Shale oil production will continue to grow, if nothing else simply from projects begun a few years ago.

As a result, I think the oil price will drift lower, either until a healthier world economy increases demand, or until lower prices force high-cost oil producers to shut down.  We’re a long way from the latter happening.

Bad for oil producers–in fact, energy producers of any stripe, great for everyone else.

looking for patterns

Yesterday I wrote that the recovery that follows a sharp stock market decline is an important time to look for changes in the kinds of stocks that investors are eager to buy and the ones they’re happy to dump overboard.  I’m not sure why take place at these market inflection points, but the very often do.

Step one in trying to detect new patterns is for each of us to examine our own holding to see what’s happening with them.  We’re not just looking for under performance/outperformance during the downdraft.  We’re basically looking for two kinds of outliers:  stocks that underperformed on the downside and are continuing to underperform (bad!); and for stocks that outperformed on the way down and that are continuing to outperfrom now (very good!).

Step two is to widen our search to try to get a feel for what the overall market is thinking.  The way of doing this that I find most useful is to try to imagine the general economic situation the world is in and what kinds of stocks should be winners/losers if my picture is right.  Then I look at the stocks themselves to see whether their price movements confirm my thoughts or not.  Then I adjust if needed and repeat.

The most difficult situation is one where I’m 100% convinced I’m right but the stocks say otherwise.  This is rarely the case, in my experience.  At least someone has already picked up on a major investment theme before me.  But that’s okay.  A trend may last for years.  If I’ve missed the first three months it’s not a big deal.  Besides, being the only one in the restaurant has a kind of eerie feel to it.  If I’m thoroughly convinced I’m right, I’ll probably take a small position and prepare myself to add more quickly as other diners come through the door.

what I’m looking for now

The world is still in a slow recovery from the Great Recession.  The US is doing fine, given dysfunction in Washington.  China has structural change issues that have it growing at a “mere” 6% – 7% or so.  On the other hand, the warts in Abenomics in Japan are showing themselves and the EU is starting to look a lot like Japan of the 1990s.

Four big macro changes over the past, say, six months:

–China has been much more persistent than I had thought possible in trying to steer its economy away from low value-added export-oriented manufacturing toward higher-end businesses aimed at a domestic audience.  This changes the composition of growth, but is good, in my opinion.

–The EU is flirting with recession again.  The biggest culprit is France.  This is bad.

–Energy prices are falling–a lot.  This is bad for energy producers, great for everyone else.

–I had expected world growth developments to express themselves mostly (exclusively?) through changes in stock prices, with the US going up and the rest going sideways.  Instead, the principal expression has been through changes in currency values.
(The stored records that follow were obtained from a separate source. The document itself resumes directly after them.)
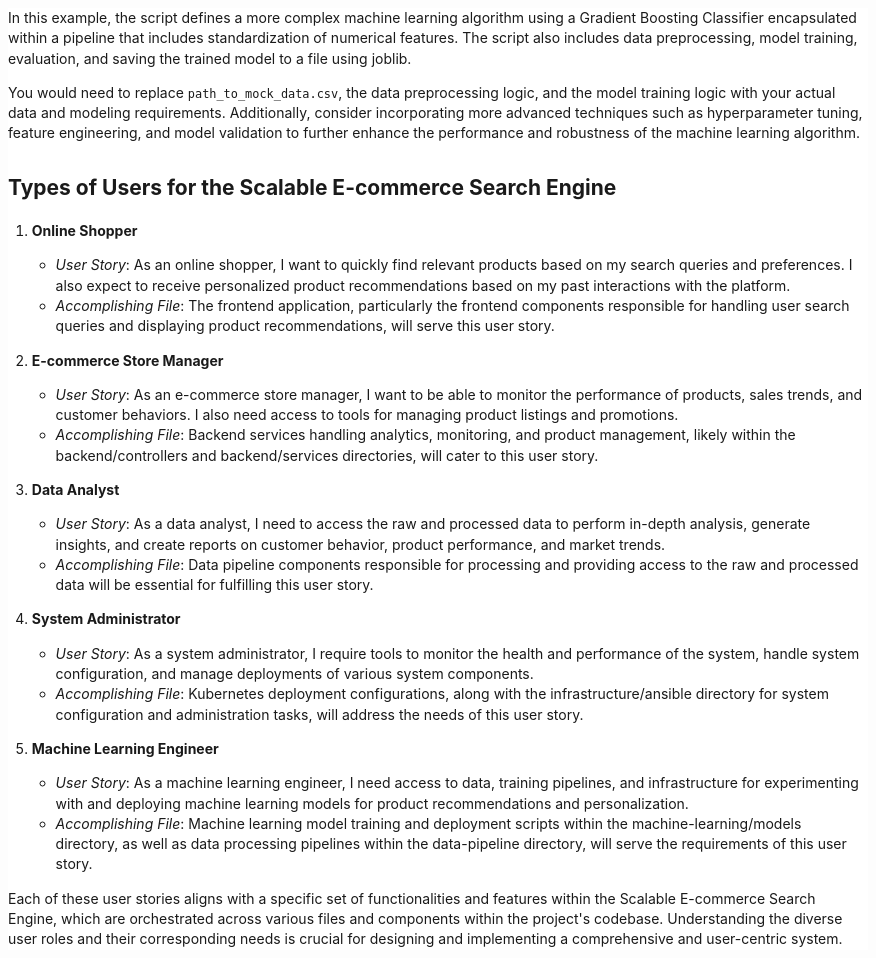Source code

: In this example, the script defines a more complex machine learning algorithm using a Gradient Boosting Classifier encapsulated within a pipeline that includes standardization of numerical features. The script also includes data preprocessing, model training, evaluation, and saving the trained model to a file using joblib.

You would need to replace `path_to_mock_data.csv`, the data preprocessing logic, and the model training logic with your actual data and modeling requirements. Additionally, consider incorporating more advanced techniques such as hyperparameter tuning, feature engineering, and model validation to further enhance the performance and robustness of the machine learning algorithm.

## Types of Users for the Scalable E-commerce Search Engine

1. **Online Shopper**
   - *User Story*: As an online shopper, I want to quickly find relevant products based on my search queries and preferences. I also expect to receive personalized product recommendations based on my past interactions with the platform.
   - *Accomplishing File*: The frontend application, particularly the frontend components responsible for handling user search queries and displaying product recommendations, will serve this user story.

2. **E-commerce Store Manager**
   - *User Story*: As an e-commerce store manager, I want to be able to monitor the performance of products, sales trends, and customer behaviors. I also need access to tools for managing product listings and promotions.
   - *Accomplishing File*: Backend services handling analytics, monitoring, and product management, likely within the backend/controllers and backend/services directories, will cater to this user story.

3. **Data Analyst**
   - *User Story*: As a data analyst, I need to access the raw and processed data to perform in-depth analysis, generate insights, and create reports on customer behavior, product performance, and market trends.
   - *Accomplishing File*: Data pipeline components responsible for processing and providing access to the raw and processed data will be essential for fulfilling this user story.

4. **System Administrator**
   - *User Story*: As a system administrator, I require tools to monitor the health and performance of the system, handle system configuration, and manage deployments of various system components.
   - *Accomplishing File*: Kubernetes deployment configurations, along with the infrastructure/ansible directory for system configuration and administration tasks, will address the needs of this user story.

5. **Machine Learning Engineer**
   - *User Story*: As a machine learning engineer, I need access to data, training pipelines, and infrastructure for experimenting with and deploying machine learning models for product recommendations and personalization.
   - *Accomplishing File*: Machine learning model training and deployment scripts within the machine-learning/models directory, as well as data processing pipelines within the data-pipeline directory, will serve the requirements of this user story.

Each of these user stories aligns with a specific set of functionalities and features within the Scalable E-commerce Search Engine, which are orchestrated across various files and components within the project's codebase. Understanding the diverse user roles and their corresponding needs is crucial for designing and implementing a comprehensive and user-centric system.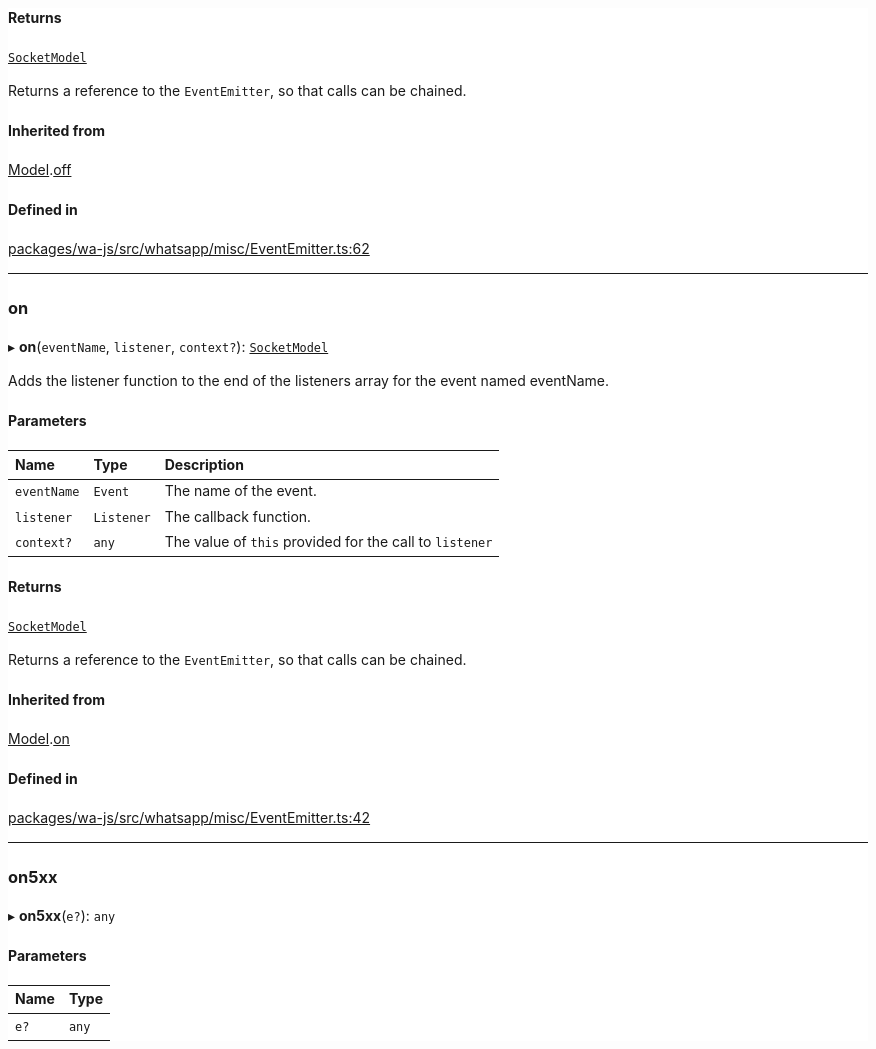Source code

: #### Returns

[`SocketModel`](whatsapp.SocketModel.md)

Returns a reference to the `EventEmitter`, so that calls can be chained.

#### Inherited from

[Model](whatsapp.Model.md).[off](whatsapp.Model.md#off)

#### Defined in

[packages/wa-js/src/whatsapp/misc/EventEmitter.ts:62](https://github.com/wppconnect-team/wa-js/blob/main/src/whatsapp/misc/EventEmitter.ts#L62)

___

### on

▸ **on**(`eventName`, `listener`, `context?`): [`SocketModel`](whatsapp.SocketModel.md)

Adds the listener function to the end of the listeners array for the event named eventName.

#### Parameters

| Name | Type | Description |
| :------ | :------ | :------ |
| `eventName` | `Event` | The name of the event. |
| `listener` | `Listener` | The callback function. |
| `context?` | `any` | The value of `this` provided for the call to `listener` |

#### Returns

[`SocketModel`](whatsapp.SocketModel.md)

Returns a reference to the `EventEmitter`, so that calls can be chained.

#### Inherited from

[Model](whatsapp.Model.md).[on](whatsapp.Model.md#on)

#### Defined in

[packages/wa-js/src/whatsapp/misc/EventEmitter.ts:42](https://github.com/wppconnect-team/wa-js/blob/main/src/whatsapp/misc/EventEmitter.ts#L42)

___

### on5xx

▸ **on5xx**(`e?`): `any`

#### Parameters

| Name | Type |
| :------ | :------ |
| `e?` | `any` |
This makes a difference.  A higher dollar slows economic gains in the US in much the way an increase in interest rates would; the fall in the euro acts as a (desperately needed) stimulus for the EU.

So, I expect…

1.  Slow GDP growth means secular growth stocks will do well, cyclical value stocks (much) less so.  Long Millennial/short Baby Boom ideas may be the best.

2.  Companies with costs in euros or yen but revenues in dollars stand to be big winners from recent currency moves.  So too companies with assets in the US.  Assets or earnings in the EU or Japan are now worth less in dollars than they were earlier in the year.

3.  The energy situation has a lot of moving parts (more tomorrow).  The clear winners are energy users.  The clear losers are the oil-producing countries where the deposits are controlled by national oil companies (think: Latin America, Africa).

Once I publish this, I’m going back to see if the markets are running with these ideas or not.